Sterling hits 1 1/2-mth low vs rallying euro
* Sterling hits 84.58 pence per euro, weakest since June 1 * Losses vs euro drag sterling down vs dollar * Stg/dlr supported after closing above key tech level
LONDON, July 16 (Reuters) - Sterling fell on Friday, hitting its lowest level against the euro since June 1 as rising European money market rates and higher equities stoked demand for the single currency.
Better-than-expected U.S. corporate earnings this week, including from Bank of America (BAC.N) and General Electric (GE.N) on Friday, have also helped to stoke demand for higher-risk currencies, which has benefitted the euro. [ID:nN16144753]
The pound's losses versus the euro helped to pull it away from a 2 1/2-month high hit against the dollar the previous day, but losses were limited after the UK currency closed decisively above a key technical level on Thursday.
Analysts said sterling's slide versus the dollar, which clips a three-day winning streak, suggested that investors are taking a breather from the pound's dramatic rise since mid-May as speculators unwind extreme short positions in the currency.
"Positive news on U.S. bank profits and rising rates in the euro zone had added to the recent 'dollar-off' sentiment, of which the euro was a beneficiary," said Peter Frank, currency strategist at Societe Generale.
He added: "People are a bit nervous about their cable positions, there's obviously been a big reduction in cable shorts this week."
In past weeks, deteriorating sentiment towards the dollar has been a key factor behind sterling's short-covering rally, which began in mid-May.
Market participants said that thin, seasonal liquidity in currency markets was helping to exacerbate sterling moves.
By 1419 GMT, the euro EURGBP=D4 was up 0.8 percent on the day at 84.37 pence, having rallied as much 1.0 percent to 84.58 pence, its strongest since June 1. It is poised to end the week 0.7 percent higher.
The single European currency rose broadly on Friday, as the recent rise in euro-priced bank-to-bank lending rates picked up pace, pushed on by the sharp drop in spare European Central Bank cash in money markets. [ID:nEAP000481]
This helped to lift the currency above 84.38 pence, the 50 percent retracement of the euro's peak-to-trough move between May and June.
Technical analysts said the next key level was 84.80 pence, the 38.2 percent Fibonacci retracement of the euro's slide from a high hit in March to the June low.
LESS VULNERABLE STERLING?
Sterling GBP=D4 fell 0.7 percent to $1.5344, pulling away from $1.5473 hit on Thursday, its strongest since late April.
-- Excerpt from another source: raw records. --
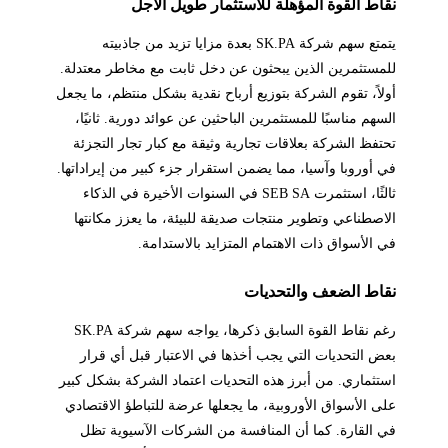
نقاط القوة المؤهلة للاستثمار طويل الأجل
يتمتع سهم شركة SK.PA بعدة مزايا تزيد من جاذبيته
للمستثمرين الذين يبحثون عن دخل ثابت مع مخاطر معتدلة.
أولاً، تقوم الشركة بتوزيع أرباح نقدية بشكل منتظم، ما يجعل
السهم مناسبًا للمستثمرين الباحثين عن عوائد دورية. ثانيًا،
تحتفظ الشركة بعلاقات تجارية وثيقة مع كبار تجار التجزئة
في أوروبا وآسيا، مما يضمن استقرار جزء كبير من إيراداتها.
ثالثًا، استثمرت SEB SA في السنوات الأخيرة في الذكاء
الاصطناعي وتطوير منتجات صديقة للبيئة، ما يعزز مكانتها
في الأسواق ذات الاهتمام المتزايد بالاستدامة.
نقاط الضعف والتحديات
رغم نقاط القوة السابق ذكرها، يواجه سهم شركة SK.PA
بعض التحديات التي يجب أخذها في الاعتبار قبل أي قرار
استثماري. من أبرز هذه التحديات اعتماد الشركة بشكل كبير
على الأسواق الأوروبية، ما يجعلها عرضة للتباطؤ الاقتصادي
في القارة. كما أن المنافسة من الشركات الآسيوية تظل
Support was seen at $1.5310 -- the trendline drawn through highs hit in November 2009 and January 2010. Its close above that level on Thursday was seen opening the way to $1.5525, a high last hit in April.
Sterling has benefitted this week from data showing a significant fall in the number of people claiming UK unemployment benefit in June, which has raised optimism that an improving labour market will support the economy's recovery.
This contrasted with a series of sluggish U.S. economic reports, including a drop in wholesale prices in June and a slowdown in manufacturing announced on Thursday. That data has raised concerns that the U.S. recovery may be slackening.
Analysts said sterling would extend near-term gains on expectations the UK economy would ultimately benefit from tough spending cuts planned by the new coalition government, while negative dollar sentiment would provide an additional boost.
"There are worries about the UK economy in the second half of the year but there's respect for the fiscal austerity that the new government is going to put in place," Michael Derks, chief strategist at FXPro, said.